Refactor the core - Githubissues

rlouf / mcx

Express & compile probabilistic programs for performant inference on CPU & GPU. Powered by JAX.

https://rlouf.github.io/mcx

Apache License 2.0

325 stars 17 forks source link

Refactor the core #53

Closed rlouf closed 3 years ago

rlouf commented 3 years ago

The current version of the core parses the model definition into a tree and compiles it back to Python functions to compute the distribution's logpdf or draw samples. In its current version it is however brittle and is rather limited: for instance it is complicated to describe if/else statements in this framework.

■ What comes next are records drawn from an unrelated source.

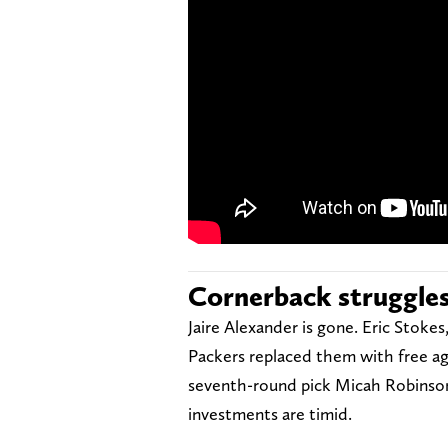
Cornerback struggle
Jaire Alexander is gone. Eric Stoke
Packers replaced them with free ag
seventh-round pick Micah Robinson
investments are timid.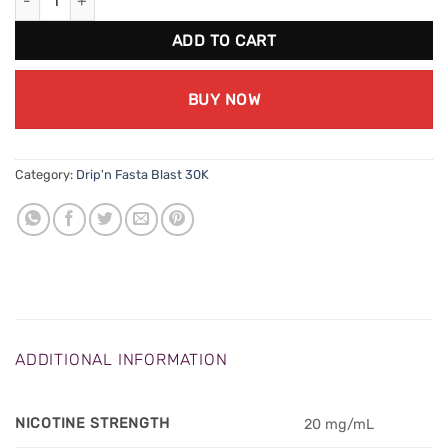
ADD TO CART
BUY NOW
Category:
Drip'n Fasta Blast 30K
ADDITIONAL INFORMATION
NICOTINE STRENGTH
20 mg/mL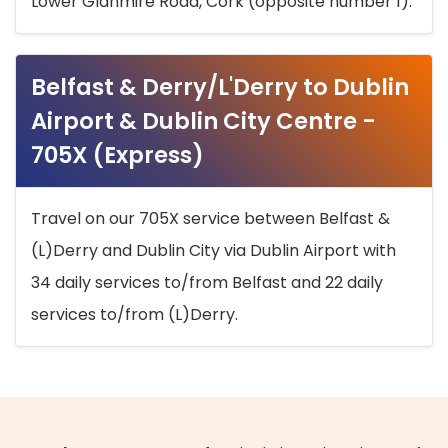
Lower Glanmire Road, Cork (opposite number 1).
Belfast & Derry/L'Derry to Dublin
Airport & Dublin City Centre -
705X (Express)
Travel on our 705X service between Belfast &
(L)Derry and Dublin City via Dublin Airport with
34 daily services to/from Belfast and 22 daily
services to/from (L)Derry.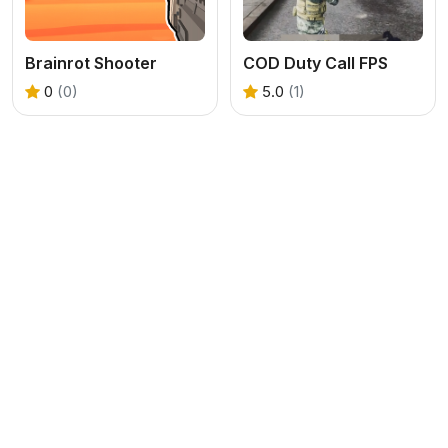
Brainrot Shooter
COD Duty Call FPS
0
(0)
5.0
(1)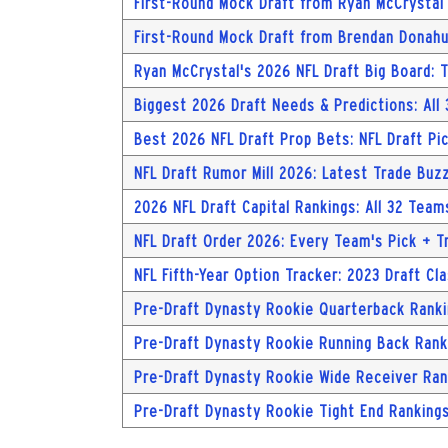
First-Round Mock Draft from Ryan McCrystal
First-Round Mock Draft from Brendan Donah
Ryan McCrystal's 2026 NFL Draft Big Board:
Biggest 2026 Draft Needs & Predictions: All
Best 2026 NFL Draft Prop Bets: NFL Draft Pi
NFL Draft Rumor Mill 2026: Latest Trade Buzz
2026 NFL Draft Capital Rankings: All 32 Team
NFL Draft Order 2026: Every Team's Pick + T
NFL Fifth-Year Option Tracker: 2023 Draft Cl
Pre-Draft Dynasty Rookie Quarterback Ranki
Pre-Draft Dynasty Rookie Running Back Ranki
Pre-Draft Dynasty Rookie Wide Receiver Ran
Pre-Draft Dynasty Rookie Tight End Rankings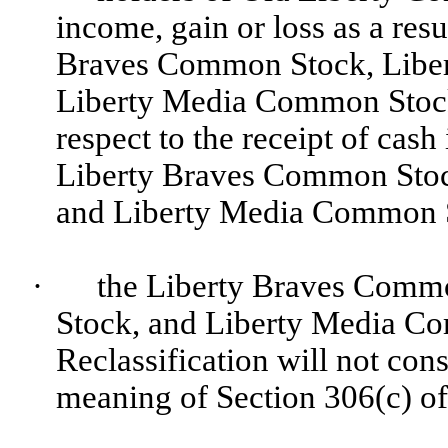
income, gain or loss as a resu
Braves Common Stock, Libe
Liberty Media Common Stock 
respect to the receipt of cash 
Liberty Braves Common Sto
and Liberty Media Common S
·
the Liberty Braves Comm
Stock, and Liberty Media Co
Reclassification will not cons
meaning of Section 306(c) of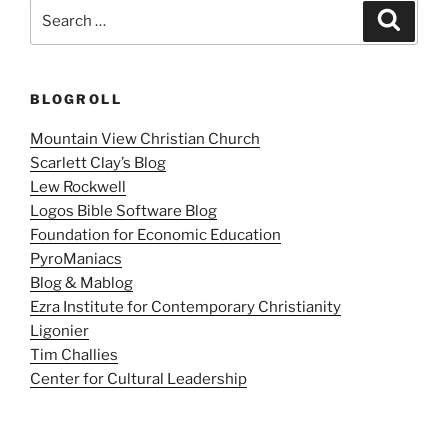
Search
Search
for:
BLOGROLL
Mountain View Christian Church
Scarlett Clay’s Blog
Lew Rockwell
Logos Bible Software Blog
Foundation for Economic Education
PyroManiacs
Blog & Mablog
Ezra Institute for Contemporary Christianity
Ligonier
Tim Challies
Center for Cultural Leadership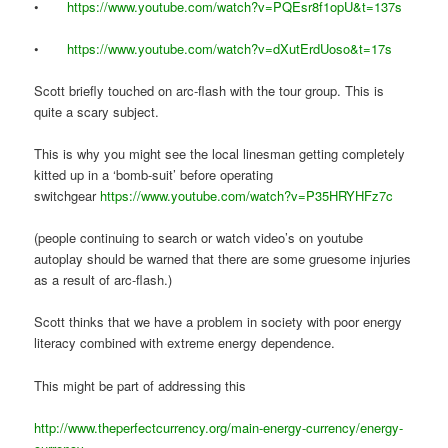
•
https://www.youtube.com/watch?v=PQEsr8f1opU&t=137s
•
https://www.youtube.com/watch?v=dXutErdUoso&t=17s
Scott briefly touched on arc-flash with the tour group. This is
quite a scary subject.
This is why you might see the local linesman getting completely
kitted up in a ‘bomb-suit’ before operating
switchgear
https://www.youtube.com/watch?v=P35HRYHFz7c
(people continuing to search or watch video’s on youtube
autoplay should be warned that there are some gruesome injuries
as a result of arc-flash.)
Scott thinks that we have a problem in society with poor energy
literacy combined with extreme energy dependence.
This might be part of addressing this
http://www.theperfectcurrency.org/main-energy-currency/energy-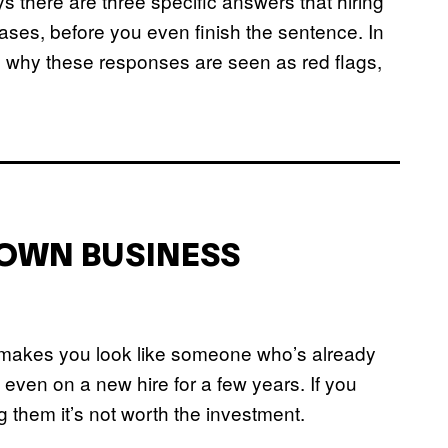
 there are three specific answers that hiring
ses, before you even finish the sentence. In
d why these responses are seen as red flags,
Y OWN BUSINESS
t makes you look like someone who’s already
even on a new hire for a few years. If you
ng them it’s not worth the investment.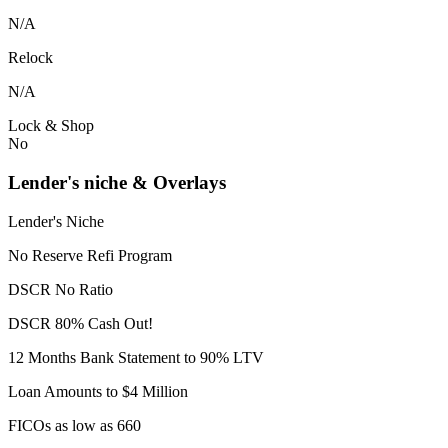
N/A
Relock
N/A
Lock & Shop
No
Lender's niche & Overlays
Lender's Niche
No Reserve Refi Program
DSCR No Ratio
DSCR 80% Cash Out!
12 Months Bank Statement to 90% LTV
Loan Amounts to $4 Million
FICOs as low as 660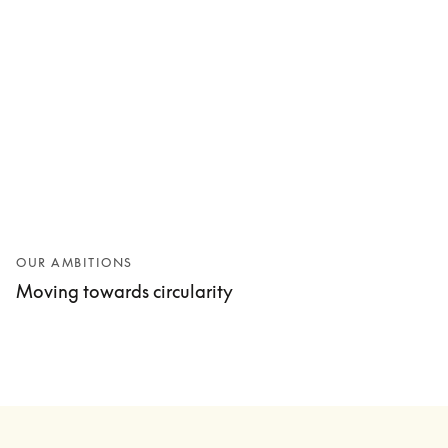
OUR AMBITIONS
Moving towards circularity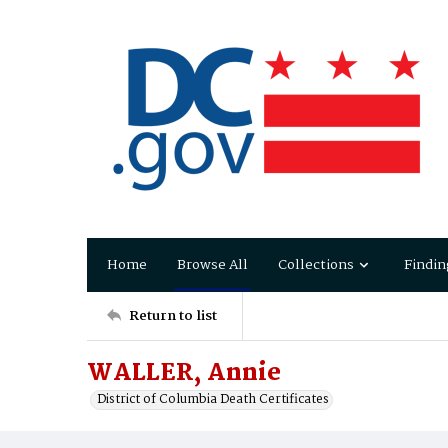
Home
Browse All
Collections
Findin
Return to list
WALLER, Annie
District of Columbia Death Certificates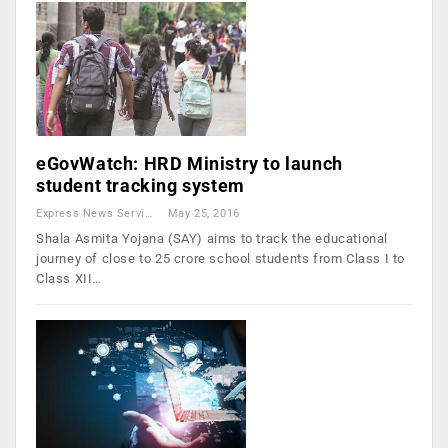
eGovWatch: HRD Ministry to launch
student tracking system
Express News Service
May 25, 2016
Shala Asmita Yojana (SAY) aims to track the educational
journey of close to 25 crore school students from Class I to
Class XII…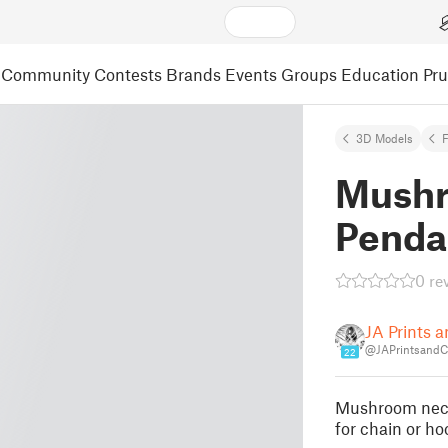
Community
Contests
Brands
Events
Groups
Education
Pr
3D Models
F
Mushr
Penda
0 re
JA Prints a
@JAPrintsandC
22
Mushroom neckl
for chain or ho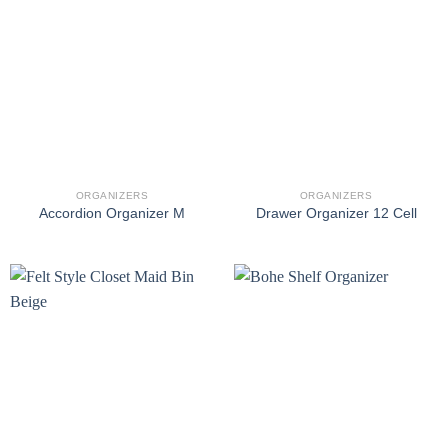
ORGANIZERS
ORGANIZERS
Accordion Organizer M
Drawer Organizer 12 Cell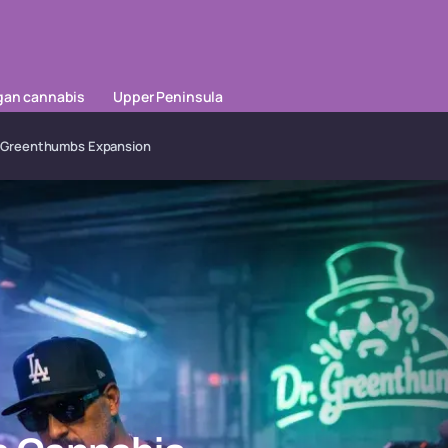
gan cannabis
Upper Peninsula
Dr. Greenthumbs Expansion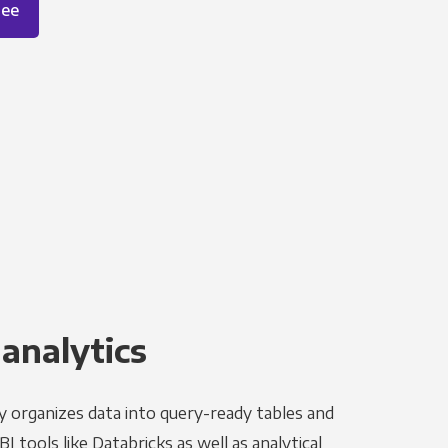
ree
 analytics
y organizes data into query-ready tables and
I tools like Databricks as well as analytical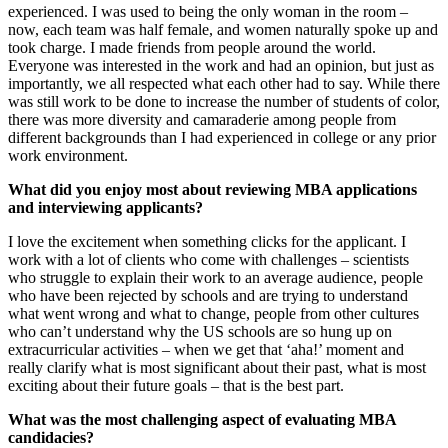
experienced. I was used to being the only woman in the room –
now, each team was half female, and women naturally spoke up and
took charge. I made friends from people around the world.
Everyone was interested in the work and had an opinion, but just as
importantly, we all respected what each other had to say. While there
was still work to be done to increase the number of students of color,
there was more diversity and camaraderie among people from
different backgrounds than I had experienced in college or any prior
work environment.
What did you enjoy most about reviewing MBA applications
and interviewing applicants?
I love the excitement when something clicks for the applicant. I
work with a lot of clients who come with challenges – scientists
who struggle to explain their work to an average audience, people
who have been rejected by schools and are trying to understand
what went wrong and what to change, people from other cultures
who can’t understand why the US schools are so hung up on
extracurricular activities – when we get that ‘aha!’ moment and
really clarify what is most significant about their past, what is most
exciting about their future goals – that is the best part.
What was the most challenging aspect of evaluating MBA
candidacies?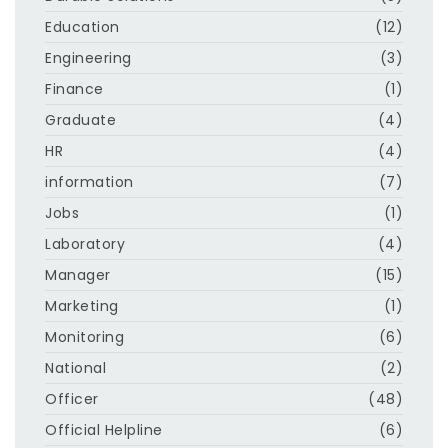
Education
(12)
Engineering
(3)
Finance
(1)
Graduate
(4)
HR
(4)
information
(7)
Jobs
(1)
Laboratory
(4)
Manager
(15)
Marketing
(1)
Monitoring
(6)
National
(2)
Officer
(48)
Official Helpline
(6)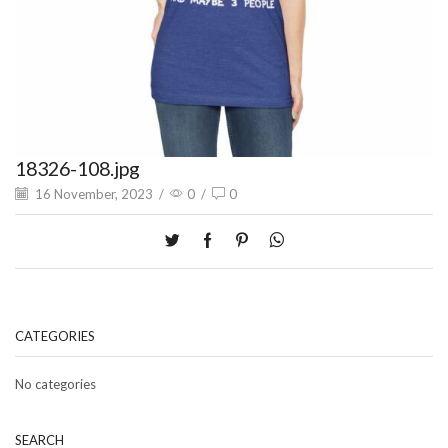
18326-108.jpg
16 November, 2023
/
0
/
0
CATEGORIES
No categories
SEARCH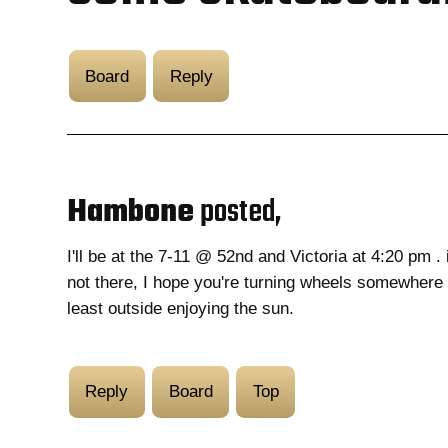
Board
Reply
Hambone
posted,
I'll be at the 7-11 @ 52nd and Victoria at 4:20 pm . 
not there, I hope you're turning wheels somewhere 
least outside enjoying the sun.
Reply
Board
Top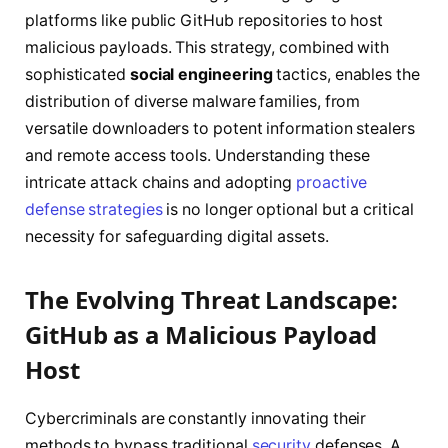
platforms like public GitHub repositories to host
malicious payloads. This strategy, combined with
sophisticated
social engineering
tactics, enables the
distribution of diverse malware families, from
versatile downloaders to potent information stealers
and remote access tools. Understanding these
intricate attack chains and adopting
proactive
defense strategies
is no longer optional but a critical
necessity for safeguarding digital assets.
The Evolving Threat Landscape:
GitHub as a Malicious Payload
Host
Cybercriminals are constantly innovating their
methods to bypass traditional
security
defenses. A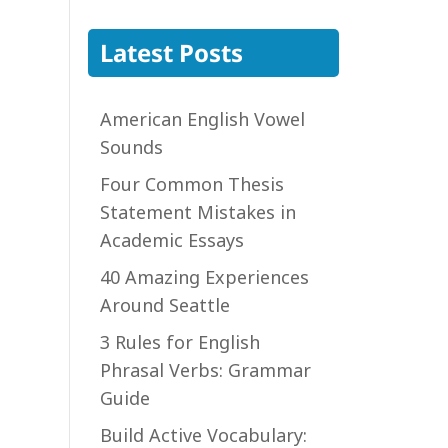
Latest Posts
American English Vowel
Sounds
Four Common Thesis
Statement Mistakes in
Academic Essays
40 Amazing Experiences
Around Seattle
3 Rules for English
Phrasal Verbs: Grammar
Guide
Build Active Vocabulary: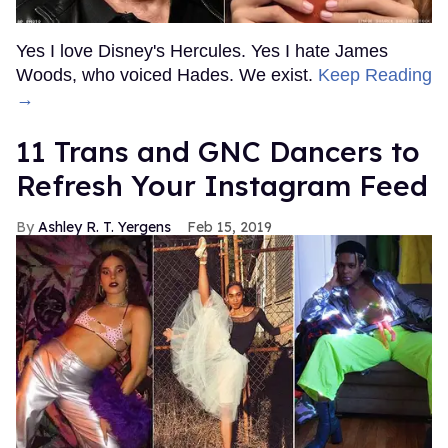
Yes I love Disney's Hercules. Yes I hate James
Woods, who voiced Hades. We exist.
Keep Reading
→
11 Trans and GNC Dancers to
Refresh Your Instagram Feed
Ashley R. T. Yergens
Feb 15, 2019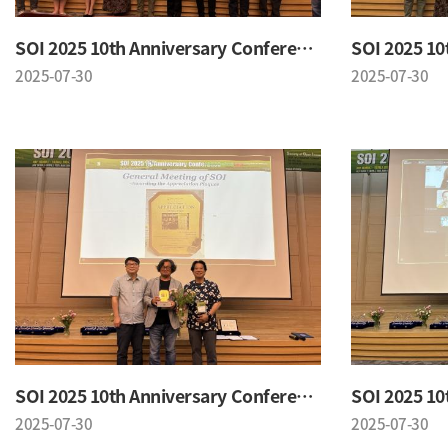
SOI 2025 10th Anniversary Conference
2025-07-30
2025-07-30
SOI 2025 10th Anniversary Conference
2025-07-30
2025-07-30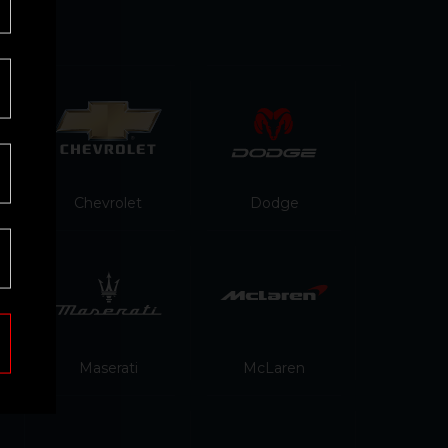
Chevrolet
Dodge
Maserati
McLaren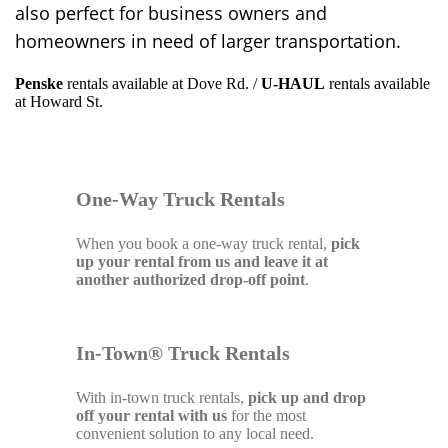
also perfect for business owners and
homeowners in need of larger transportation.
Penske
rentals available at Dove Rd. /
U-HAUL
rentals available
at Howard St.
One-Way Truck Rentals
When you book a one-way truck rental,
pick
up your rental from us and leave it at
another authorized drop-off point
.
In-Town® Truck Rentals
With in-town truck rentals,
pick up and drop
off your rental with us
for the most
convenient solution to any local need.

In this PR we introduce a new intermediate representation, the MCX Syntax Tree which is a slightly augmented version of Python's Abstract Syntax Tree. Model definitions are parsed into the McxST (and their syntax is checked). The McxST being a static graph, it is possible to do all the operations that were possible before (do operator, conjugacy detection, random variable transformation, etc.). It still contains if/else statements and for loops so the compilers can translate them in a version that JAX can JIT-compile and differentiate.

Since the McxST is a thin wrapper around Python's AST the resulting code is guaranteed to be more robust and to allow any operation that Python allows.

rlouf commented 3 years ago

I am aware that SymJAX allows to build a symbolic graph from code written with JAX construct. But:

Such a graph (like Theano's) gives me more granularity that I need, at a fairly high complexity cost.
The resulting node is not as close to python/numpy, need to use that “T“ notation, cannot use python control flow constructs directly.

Future might prove me wrong, but I don't think that I need a full symbolic graph. However, I can always build a symbolic graph with the granularity I need. This would have the following benefits:

Keep the benefits of reading the AST (access names, comments)
One parser
One compiler
Calling another model is a graph merge
Building the logpdf is a graph transformation
Building prior/posterior samplers is a graph transformation
Using bijectors is a graph transformation
Reparametrization is a graph transformation
Detecting conjugacies is a graph search + graph transformation
do operator is a graph transformation (remove parent nodes + variable as placeholder).
Translating python control flow to JAX control flow is a graph transformation
Stochastic conditioning is a small graph transformation.

rlouf commented 3 years ago

Control flow, in particular, gets more complicated. I believe we should represent the different branches as separated graphs:

class If(ControlFlow):
    operand: Callable -> bool
    true_branch: nx.Digraph
    false_branch: nx.Digraph

Placeholders in branches are connected to nodes in the main function iff they share the same name. Depending on the content of the If branches we should be able to convert it to a cond Op that can be converted to a JAX cond. If that is not possible it will be converted to a standard python if/else, but we won't be able to JIT the compiled function. The same applies to JAX's switch and scan/fori_loop (though more conplex to implement).

Put simply, we can translate an If node to a cond iff there is only one leaf in both branches's graph and they are named the same.

rlouf commented 3 years ago

Current restriction

Multioutput Ops are not supported (easy to change)
Multioutput models are not supported (easy to change)
If statements not supported (hard)
For statements not supported (hard)
Call paths (like "jax.numpy.dot") are broken into multiple attributes. It would make sense to gather these in a single Op.
Constant that are not numbers ("np.ones(100)" for instance) are parsed into ops. It would make sense to collapse these ops in a single constant node.

Note

It is possible to store a live version of the Ops/Constants via the namespace and "getattr" thus creating a full symbolic graph.

rlouf commented 3 years ago

[x] Merge models
[x] Add name scoping
[x] logpdf compilation
[x] sampler compilation
[x] sampling from prior predictive distribution
[x] sampling from prior joint distribution
[x] sampling from posterior
[x] evaluate model wrt trace (posterior sampling)
[x] Make sure no performance regression with previous version
[x] Make sure nested models work out of the box (parsing, compiling and scopes)
- [x] Depth 1
- [x] Depth 2
- [x] Same model used twice
[x] Clean the code
[ ] Resolve merge conflicts
[ ] Fix formatting
[ ] Fix tests

rlouf commented 3 years ago

Everything that worked works as expected. I still need to fix a bug on the state initialization.